Shields adds: “We have a mantra; entertainment first. If you don’t entertain people the story is lost, so the idea was to weave training into a dramatic storyline, rather than putting it front and centre, which pushes the entertainment to the back, which was something we wanted to avoid. We wanted to make sure people wanted to see more.”
The Inside Man
The result was season one of The Inside Man, a 12-part series of 10-minute episodes – each comprising a learning vignette covering, for example, password hygiene, how to spot phishing emails, and so on – that put together takes the form of a feature-length cyber security thriller.

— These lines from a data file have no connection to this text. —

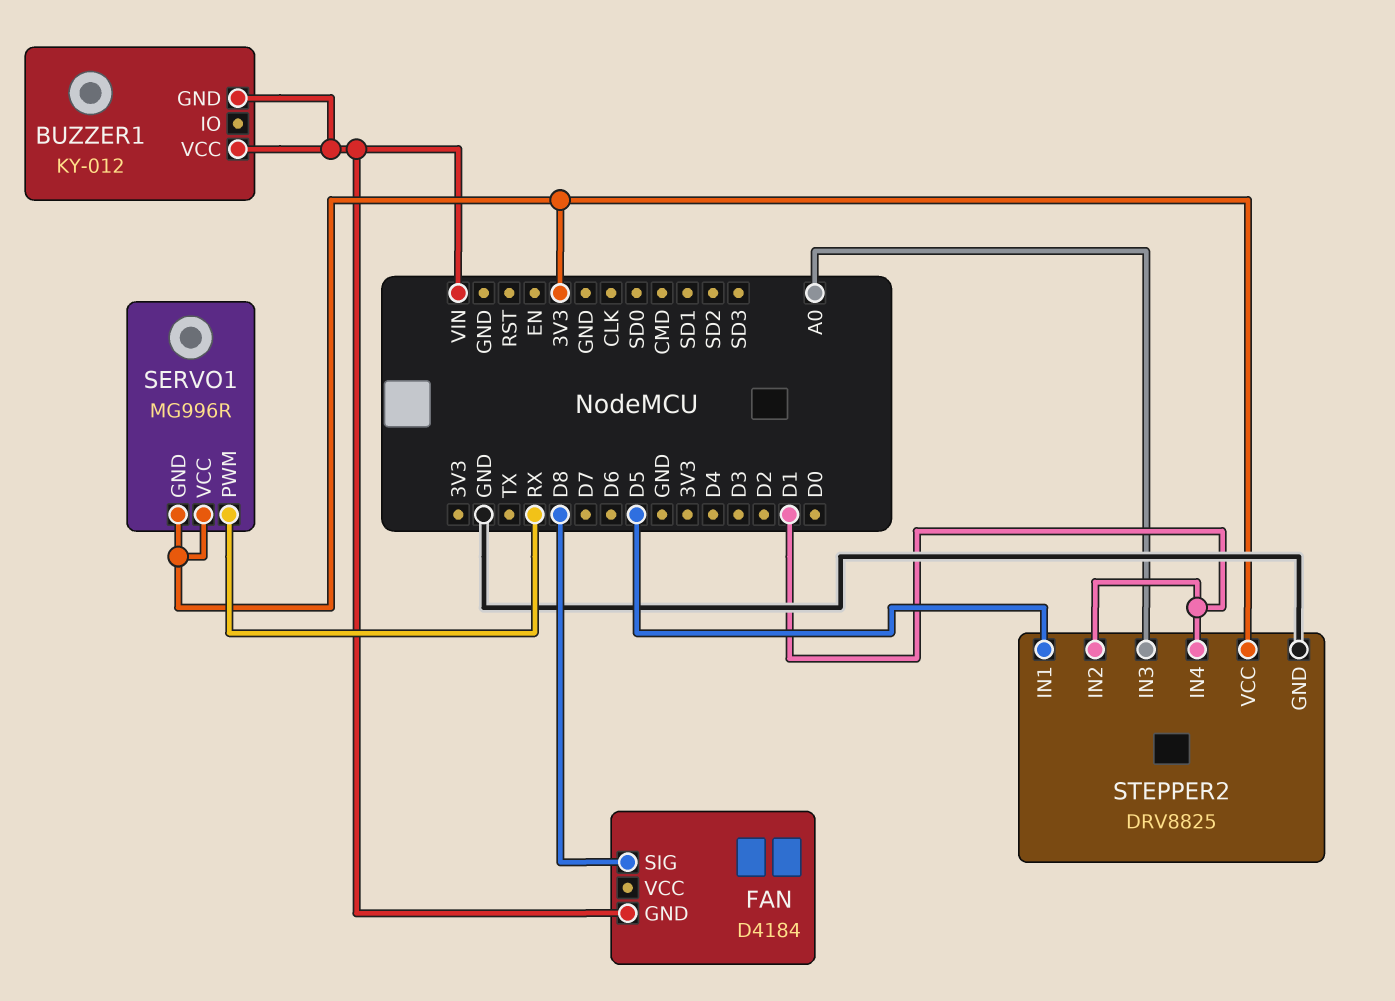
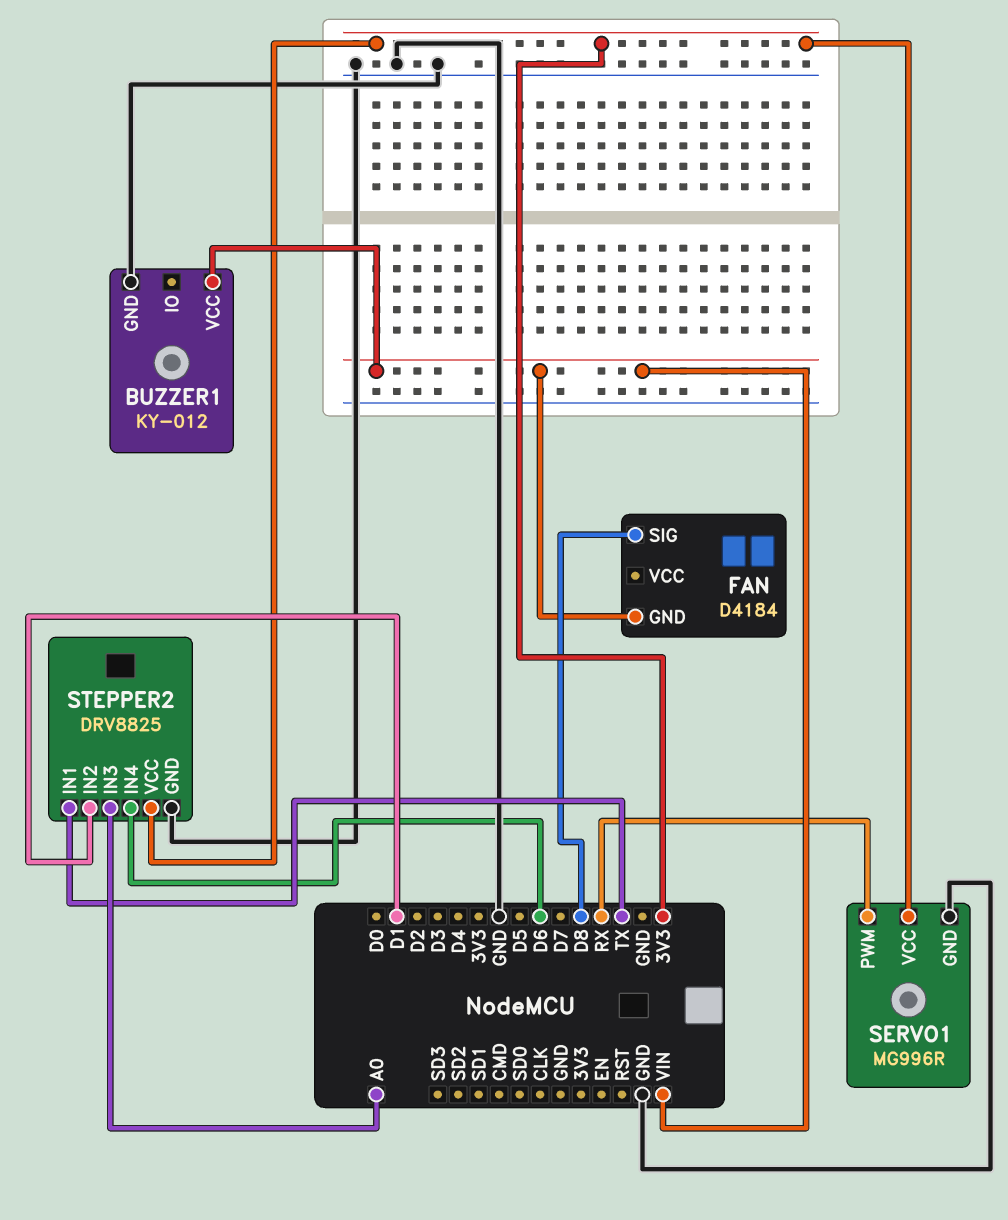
BUZZER1 pin GND: VIN -> GND
SERVO1 pin GND: 3V3 -> GND
STEPPER2 pin IN1: D5 -> TX
STEPPER2 pin IN4: D1 -> D6

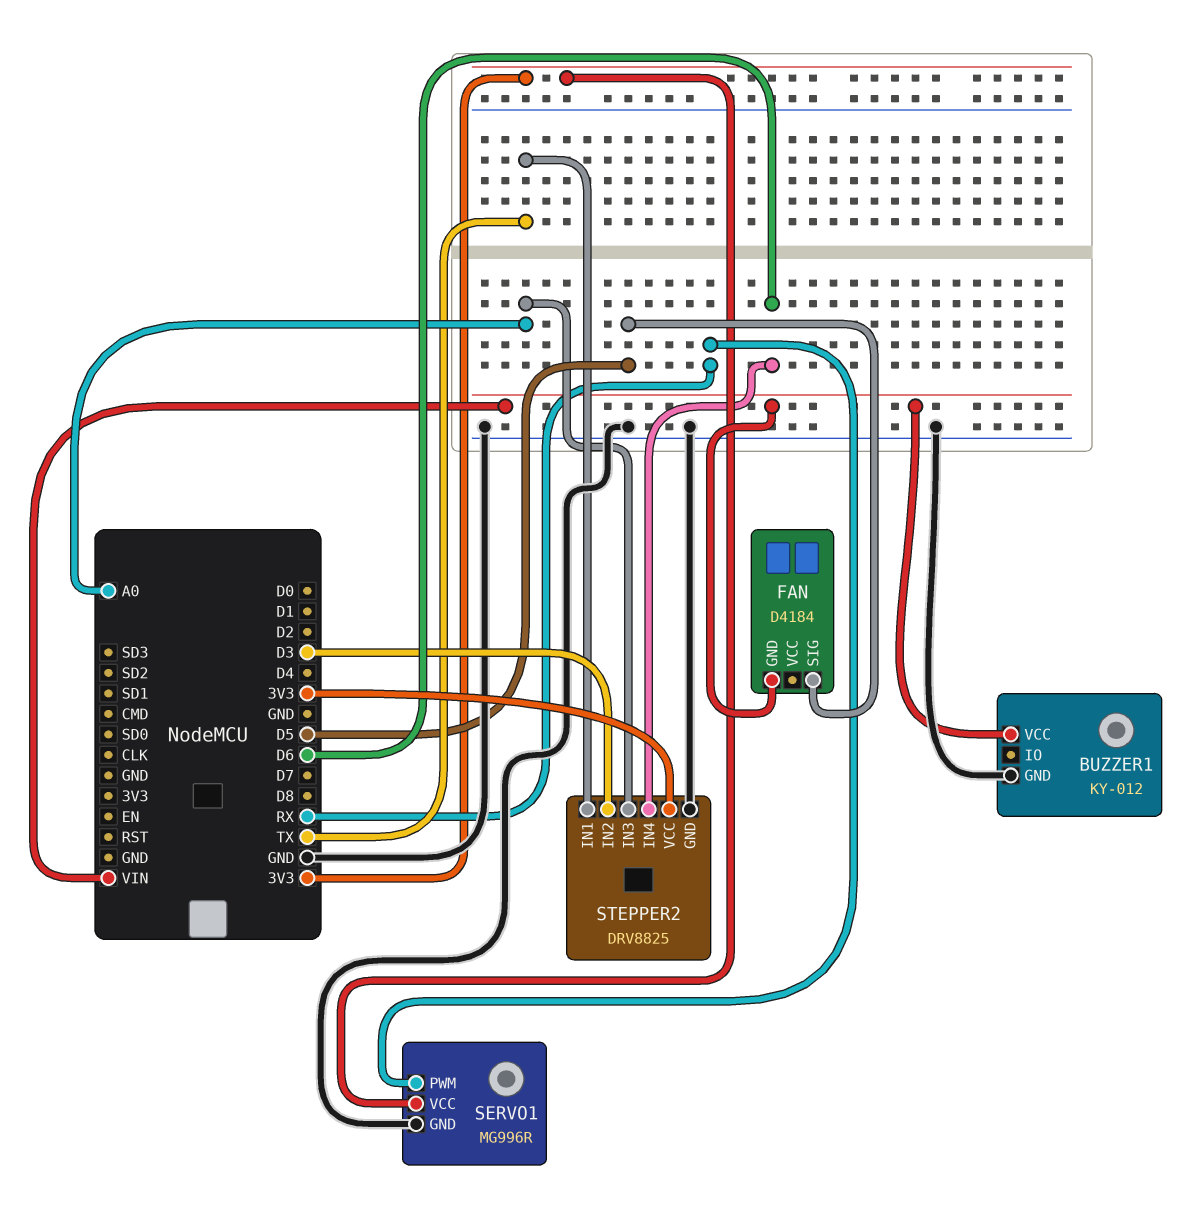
FAN pin SIG: D8 -> D5
STEPPER2 pin IN2: D1 -> D3

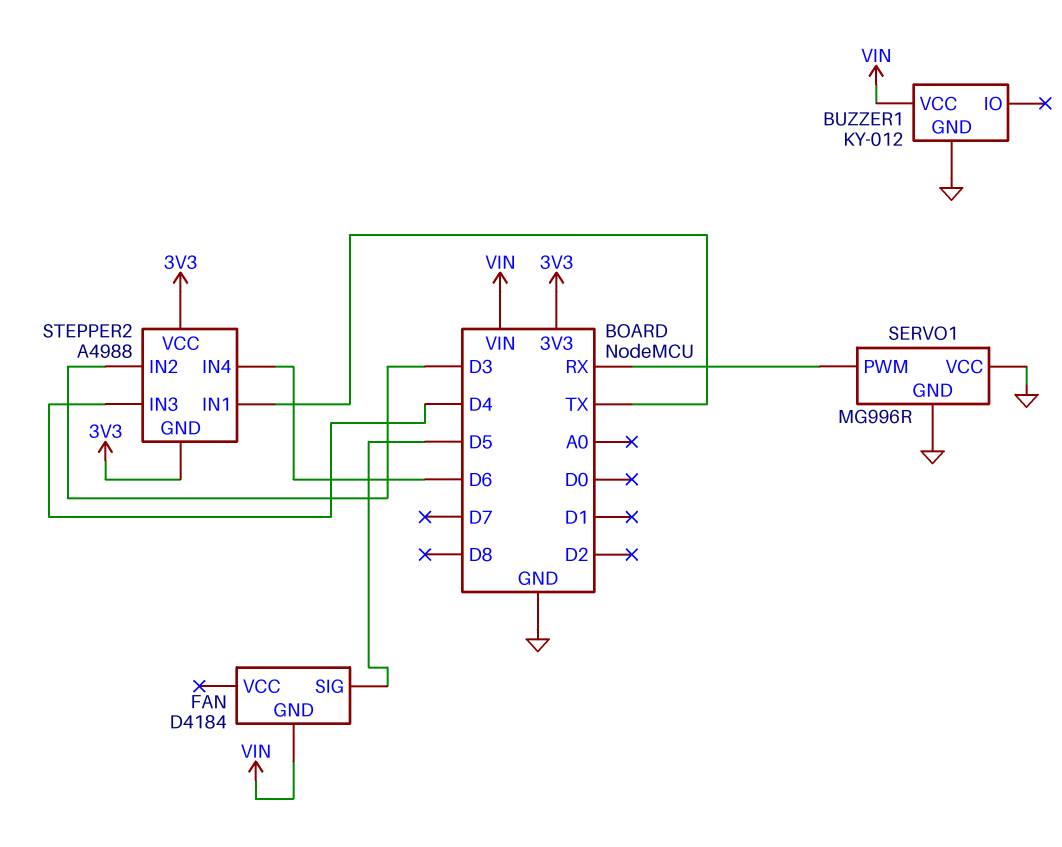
SERVO1 pin VCC: 3V3 -> GND
STEPPER2: DRV8825 -> A4988
STEPPER2 pin GND: GND -> 3V3
STEPPER2 pin IN3: A0 -> D4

The plot centres on Mark, an (at first) socially inept loner, who starts his new job as an IT security analyst at a large corporation. Mark is, in fact, a plant, the titular inside man, a black hat put inside the company by shadowy forces to bring down its systems and compromise its data.
However, as Mark settles in to the day-to-day of office life and starts to make real-life friends, he begins to realise that he might just be the bad guy. After a crisis of conscience, and ably assisted by his new best friend AJ, who knows nothing of Mark’s past, he succeeds in turning the tables on his controller Maurice and stopping the big hack before it goes down.
But as Mark and his colleagues celebrate, Mark’s new colleague (and, perhaps, a possible love interest?), Charlotte, slips away to take a phone call. The hack is back on. Or is it? Season two will reveal all.
Reception to season one of The Inside Man was overwhelmingly positive. Carpenter recounts how at test screenings, one KnowBe4 employee spoke excitedly about how he had observed a paradigm shift in security training. After its release, he says, there have been reports of users binge-watching the available episodes and pestering their security teams to find out how the story ends.
“We constantly get a stream of feedback from security admins saying they now feel like heroes, they have people coming to them for more training,” says Carpenter.
Similarly to how Netflix works, The Inside Man is hosted on KnowBe4’s platform along with the rest of its training content, waiting to be assigned to users by their security admins. In the background, machine learning algorithms toil away to recommend it based on certain criteria, such as for people working in verticals where it has proven particularly popular.
“We feature it online, evangelise it to customers, and get in touch to make sure people are using the platform,” says Carpenter, “[but] the last thing we want an employee to feel is that they have to watch this. We don’t advocate for it being part of mandatory training. Best practice for this is for the organisation to have mandatory security training materials, and people get to watch The Inside Man if they wish to.”
And they do wish to. KnowBe4 has even reported people signing up for its free trial tools, but when contacted by the sales team, discovering that they were ex-employees of its customers who had seen parts of the show at their old jobs, then gone to work somewhere else and wanted to find out how the story ended. “I don’t know that you get that with traditional training, but it’s great for my pipeline,” quips Carpenter.
Future of training
It was in part on this basis that KnowBe4 was prepared to bankroll the second season, and really push the boat out. “We felt brave and bolstered,” says Shields. “Perry was very kind and shared with us lots of comments, and so we were thrilled and excited to see the formula was working.
“It gave us courage to be braver with the storyline. They backed us to the hilt on these grander story arcs, that we would not have thought of suggesting in season one.”
Fans of the show will be pleased to know that as season two drops, work on season three has already begun, and KnowBe4 has approved a multiseason arc.
“It’s exciting,” says Shields, “because we can build a more in-depth story and take viewers on a rollercoaster ride over multiple seasons.”